Hélas, suite au second titre "Memory Serves", l'intérêt décroît très rapidement. les morceaux se ressemblent beaucoup. On n'en perd pas pour autant l'énergie. Le son se veut peut être trop chaleureux. Le clavier de "Summer Well" est d'une platitude peu professionnelle. Et d'un seul coup, on écoute du mauvais U2. Panne d'inspiration très vraisemblablement. Les titres 3 à 5 sont peu recommandables.

 

Puis l'album retrouve un second souffle avec une chanson qui sort un peu des sentiers battus : "Always Malaise (The Man I Am)". On se retrouve dans une ambiance plus proche des premiers émois malgré cet éternel défaut du son piano. On aimera la guitare de "Try It On" si on apprécie la fin des morceaux de Mogwai.
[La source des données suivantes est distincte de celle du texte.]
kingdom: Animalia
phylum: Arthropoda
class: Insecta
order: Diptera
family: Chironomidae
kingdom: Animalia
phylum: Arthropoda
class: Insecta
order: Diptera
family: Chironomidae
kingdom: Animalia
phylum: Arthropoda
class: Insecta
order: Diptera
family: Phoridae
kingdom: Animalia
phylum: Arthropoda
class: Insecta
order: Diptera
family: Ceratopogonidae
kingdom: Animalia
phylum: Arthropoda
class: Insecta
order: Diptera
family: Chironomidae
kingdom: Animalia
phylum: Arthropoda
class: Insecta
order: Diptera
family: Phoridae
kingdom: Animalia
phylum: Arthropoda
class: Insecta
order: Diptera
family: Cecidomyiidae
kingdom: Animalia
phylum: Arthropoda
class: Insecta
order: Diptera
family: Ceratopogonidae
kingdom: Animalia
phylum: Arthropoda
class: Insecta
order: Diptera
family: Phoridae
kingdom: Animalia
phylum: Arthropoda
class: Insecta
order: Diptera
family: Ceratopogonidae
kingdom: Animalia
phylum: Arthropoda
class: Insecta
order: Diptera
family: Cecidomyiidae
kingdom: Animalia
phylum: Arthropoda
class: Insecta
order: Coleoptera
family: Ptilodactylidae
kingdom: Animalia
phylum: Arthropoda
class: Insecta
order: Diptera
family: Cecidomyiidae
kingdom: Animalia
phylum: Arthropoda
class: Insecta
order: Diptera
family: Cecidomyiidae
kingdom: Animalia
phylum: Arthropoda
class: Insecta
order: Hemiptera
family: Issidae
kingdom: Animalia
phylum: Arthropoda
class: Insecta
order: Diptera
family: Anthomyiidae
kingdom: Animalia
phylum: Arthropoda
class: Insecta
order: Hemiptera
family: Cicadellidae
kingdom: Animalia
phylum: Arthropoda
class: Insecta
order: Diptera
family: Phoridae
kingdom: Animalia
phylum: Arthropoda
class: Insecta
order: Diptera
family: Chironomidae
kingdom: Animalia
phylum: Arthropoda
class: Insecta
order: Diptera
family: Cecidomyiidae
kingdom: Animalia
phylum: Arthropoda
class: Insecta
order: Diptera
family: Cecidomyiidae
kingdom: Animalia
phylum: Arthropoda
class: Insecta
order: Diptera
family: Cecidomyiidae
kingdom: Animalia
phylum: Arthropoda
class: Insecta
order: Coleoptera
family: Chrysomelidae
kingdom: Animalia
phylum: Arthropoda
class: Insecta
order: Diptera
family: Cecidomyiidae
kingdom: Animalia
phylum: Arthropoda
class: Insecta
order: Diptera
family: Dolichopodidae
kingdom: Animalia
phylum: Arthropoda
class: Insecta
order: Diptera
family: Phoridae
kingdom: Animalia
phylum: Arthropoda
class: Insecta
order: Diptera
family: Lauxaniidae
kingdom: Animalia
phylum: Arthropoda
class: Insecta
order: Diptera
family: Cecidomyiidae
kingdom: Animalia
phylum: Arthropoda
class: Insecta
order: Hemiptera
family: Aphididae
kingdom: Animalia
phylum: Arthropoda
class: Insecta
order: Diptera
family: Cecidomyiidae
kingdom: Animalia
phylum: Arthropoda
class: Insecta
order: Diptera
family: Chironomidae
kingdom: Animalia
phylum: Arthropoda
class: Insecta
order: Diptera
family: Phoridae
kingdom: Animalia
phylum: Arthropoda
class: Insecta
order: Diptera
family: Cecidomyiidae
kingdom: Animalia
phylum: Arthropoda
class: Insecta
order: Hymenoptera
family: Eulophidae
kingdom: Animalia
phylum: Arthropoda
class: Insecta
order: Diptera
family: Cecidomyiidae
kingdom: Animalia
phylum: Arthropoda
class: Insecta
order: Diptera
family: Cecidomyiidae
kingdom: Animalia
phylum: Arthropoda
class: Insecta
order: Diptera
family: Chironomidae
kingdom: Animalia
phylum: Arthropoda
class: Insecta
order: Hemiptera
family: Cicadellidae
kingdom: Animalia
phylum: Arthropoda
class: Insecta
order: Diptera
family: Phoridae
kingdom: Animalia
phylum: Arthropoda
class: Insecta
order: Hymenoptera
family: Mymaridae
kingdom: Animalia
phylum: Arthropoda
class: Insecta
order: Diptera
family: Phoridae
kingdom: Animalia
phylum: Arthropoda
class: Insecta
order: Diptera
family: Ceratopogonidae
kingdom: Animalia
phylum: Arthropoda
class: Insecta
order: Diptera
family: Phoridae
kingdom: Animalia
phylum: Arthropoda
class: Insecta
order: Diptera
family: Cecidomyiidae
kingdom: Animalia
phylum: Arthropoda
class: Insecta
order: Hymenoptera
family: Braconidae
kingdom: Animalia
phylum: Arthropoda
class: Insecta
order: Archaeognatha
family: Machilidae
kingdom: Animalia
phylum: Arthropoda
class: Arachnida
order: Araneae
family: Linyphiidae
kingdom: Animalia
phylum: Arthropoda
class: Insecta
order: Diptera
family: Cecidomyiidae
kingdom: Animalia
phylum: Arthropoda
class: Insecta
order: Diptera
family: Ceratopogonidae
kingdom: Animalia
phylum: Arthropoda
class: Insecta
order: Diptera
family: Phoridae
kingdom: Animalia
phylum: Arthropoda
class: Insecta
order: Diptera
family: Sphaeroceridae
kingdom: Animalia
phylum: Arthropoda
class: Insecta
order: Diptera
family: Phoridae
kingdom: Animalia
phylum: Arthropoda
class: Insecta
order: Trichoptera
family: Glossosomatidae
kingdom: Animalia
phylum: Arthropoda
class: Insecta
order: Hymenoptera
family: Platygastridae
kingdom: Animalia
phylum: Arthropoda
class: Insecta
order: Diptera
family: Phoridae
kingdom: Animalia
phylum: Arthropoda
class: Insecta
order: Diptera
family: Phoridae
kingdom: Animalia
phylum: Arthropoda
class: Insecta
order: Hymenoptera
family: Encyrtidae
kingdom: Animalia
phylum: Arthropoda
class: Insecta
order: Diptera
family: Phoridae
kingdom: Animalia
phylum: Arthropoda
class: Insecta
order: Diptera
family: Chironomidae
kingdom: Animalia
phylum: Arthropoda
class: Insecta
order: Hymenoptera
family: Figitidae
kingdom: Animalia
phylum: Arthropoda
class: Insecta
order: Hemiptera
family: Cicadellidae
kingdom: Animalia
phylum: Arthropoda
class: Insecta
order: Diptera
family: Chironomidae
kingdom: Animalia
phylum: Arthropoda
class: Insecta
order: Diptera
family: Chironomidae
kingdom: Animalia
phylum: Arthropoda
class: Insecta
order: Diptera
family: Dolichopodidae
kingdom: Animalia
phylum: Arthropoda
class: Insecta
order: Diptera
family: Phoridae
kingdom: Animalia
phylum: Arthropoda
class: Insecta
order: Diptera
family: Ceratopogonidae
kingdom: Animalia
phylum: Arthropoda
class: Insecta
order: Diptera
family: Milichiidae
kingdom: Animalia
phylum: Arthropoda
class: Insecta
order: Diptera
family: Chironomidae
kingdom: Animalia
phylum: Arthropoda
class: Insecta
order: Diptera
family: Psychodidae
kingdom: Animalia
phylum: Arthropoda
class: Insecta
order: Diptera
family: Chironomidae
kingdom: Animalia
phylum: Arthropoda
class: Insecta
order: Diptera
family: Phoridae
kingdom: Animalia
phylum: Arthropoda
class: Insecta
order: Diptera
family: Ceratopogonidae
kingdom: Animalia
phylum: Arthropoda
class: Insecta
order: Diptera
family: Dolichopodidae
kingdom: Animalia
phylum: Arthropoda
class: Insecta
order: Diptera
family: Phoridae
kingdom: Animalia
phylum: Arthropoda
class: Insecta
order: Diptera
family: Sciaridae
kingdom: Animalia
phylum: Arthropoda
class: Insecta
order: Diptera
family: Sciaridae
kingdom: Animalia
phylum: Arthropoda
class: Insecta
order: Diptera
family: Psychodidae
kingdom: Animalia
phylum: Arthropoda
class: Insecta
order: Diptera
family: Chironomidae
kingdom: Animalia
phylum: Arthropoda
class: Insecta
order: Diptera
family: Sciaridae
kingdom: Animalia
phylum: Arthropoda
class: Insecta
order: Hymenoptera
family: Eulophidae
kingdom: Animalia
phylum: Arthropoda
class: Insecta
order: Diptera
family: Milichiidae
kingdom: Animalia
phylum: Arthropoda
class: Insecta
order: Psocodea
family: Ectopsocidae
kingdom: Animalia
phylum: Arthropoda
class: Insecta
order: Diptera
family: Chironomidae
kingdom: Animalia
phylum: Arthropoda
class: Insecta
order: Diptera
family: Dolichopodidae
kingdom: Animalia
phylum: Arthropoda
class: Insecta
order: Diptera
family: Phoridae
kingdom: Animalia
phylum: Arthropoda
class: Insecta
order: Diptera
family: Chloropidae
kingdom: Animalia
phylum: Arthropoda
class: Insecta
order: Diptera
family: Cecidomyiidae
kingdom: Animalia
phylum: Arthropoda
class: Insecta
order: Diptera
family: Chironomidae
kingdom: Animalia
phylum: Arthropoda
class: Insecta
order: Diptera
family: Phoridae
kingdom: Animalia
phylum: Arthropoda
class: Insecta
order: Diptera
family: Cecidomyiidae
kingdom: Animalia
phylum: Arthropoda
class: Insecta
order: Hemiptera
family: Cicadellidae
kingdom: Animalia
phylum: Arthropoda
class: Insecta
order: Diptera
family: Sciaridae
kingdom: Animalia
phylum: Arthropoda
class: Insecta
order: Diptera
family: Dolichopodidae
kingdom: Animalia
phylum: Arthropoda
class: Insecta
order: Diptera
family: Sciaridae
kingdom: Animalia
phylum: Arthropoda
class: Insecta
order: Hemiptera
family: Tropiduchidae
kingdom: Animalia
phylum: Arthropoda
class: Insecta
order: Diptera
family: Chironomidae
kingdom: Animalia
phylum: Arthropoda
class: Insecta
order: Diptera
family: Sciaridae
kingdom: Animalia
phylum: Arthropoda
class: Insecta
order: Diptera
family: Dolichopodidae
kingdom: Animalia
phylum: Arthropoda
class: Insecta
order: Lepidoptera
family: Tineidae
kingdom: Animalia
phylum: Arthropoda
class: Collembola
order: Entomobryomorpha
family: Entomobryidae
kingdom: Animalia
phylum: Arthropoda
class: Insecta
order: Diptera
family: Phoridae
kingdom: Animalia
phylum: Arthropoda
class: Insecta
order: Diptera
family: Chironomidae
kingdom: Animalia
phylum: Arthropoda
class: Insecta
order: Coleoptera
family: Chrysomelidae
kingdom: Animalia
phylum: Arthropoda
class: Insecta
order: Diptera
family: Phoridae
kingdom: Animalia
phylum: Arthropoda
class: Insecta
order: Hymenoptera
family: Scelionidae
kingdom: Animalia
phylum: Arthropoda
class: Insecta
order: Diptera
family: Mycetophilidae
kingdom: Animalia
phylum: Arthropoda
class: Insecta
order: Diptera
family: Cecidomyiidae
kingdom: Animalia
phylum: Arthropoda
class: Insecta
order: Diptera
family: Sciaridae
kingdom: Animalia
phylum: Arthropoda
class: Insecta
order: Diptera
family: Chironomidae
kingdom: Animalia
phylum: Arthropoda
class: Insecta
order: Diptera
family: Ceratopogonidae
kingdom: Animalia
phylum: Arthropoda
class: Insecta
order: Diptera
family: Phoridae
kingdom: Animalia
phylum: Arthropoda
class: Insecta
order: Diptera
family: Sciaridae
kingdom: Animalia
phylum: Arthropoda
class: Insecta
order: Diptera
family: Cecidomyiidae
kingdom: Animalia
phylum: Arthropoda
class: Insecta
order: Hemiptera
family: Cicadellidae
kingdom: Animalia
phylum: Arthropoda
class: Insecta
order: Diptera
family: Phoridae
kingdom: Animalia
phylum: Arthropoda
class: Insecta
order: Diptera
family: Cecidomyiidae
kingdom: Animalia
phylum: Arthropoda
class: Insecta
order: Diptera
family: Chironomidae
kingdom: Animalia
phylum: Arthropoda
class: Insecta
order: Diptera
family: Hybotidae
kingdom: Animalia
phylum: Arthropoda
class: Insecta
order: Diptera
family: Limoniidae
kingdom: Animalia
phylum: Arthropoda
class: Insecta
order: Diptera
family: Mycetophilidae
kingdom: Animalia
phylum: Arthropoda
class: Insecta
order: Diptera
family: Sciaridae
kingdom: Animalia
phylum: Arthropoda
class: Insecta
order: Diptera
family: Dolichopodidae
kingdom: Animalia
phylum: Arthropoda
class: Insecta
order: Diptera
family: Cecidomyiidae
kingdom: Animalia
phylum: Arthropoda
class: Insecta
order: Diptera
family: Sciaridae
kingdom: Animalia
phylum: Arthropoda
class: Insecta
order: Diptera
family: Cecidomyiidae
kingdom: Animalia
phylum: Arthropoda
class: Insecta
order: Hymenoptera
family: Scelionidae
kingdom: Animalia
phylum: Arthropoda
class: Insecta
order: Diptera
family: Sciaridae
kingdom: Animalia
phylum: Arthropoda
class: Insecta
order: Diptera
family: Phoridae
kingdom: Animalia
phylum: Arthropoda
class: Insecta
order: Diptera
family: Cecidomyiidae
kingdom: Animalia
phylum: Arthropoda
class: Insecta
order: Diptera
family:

Pour nous qui aimons la circularité, "Safe Without" sera notre coup de coeur.

 

Pour clôturer ce nouvel opus, Interpol nous offre une fin en deux épisodes. "All Of The Ways" et son rythme très lancinant fend littéralement le coeur. Tout parait lointain et on perdra aisément ses repères. "The Undoing" finit l'album plus traditionnellement. Sur une note d'espoir, petit bémol après l'explosion de "All Of The Ways".

 

En Bref : Un bel album pour les New Yorkais même si des erreurs de parcours viennent entacher l'ensemble. Il va leur falloir trouver un grain plus spécifique pour nous régaler d'avantage.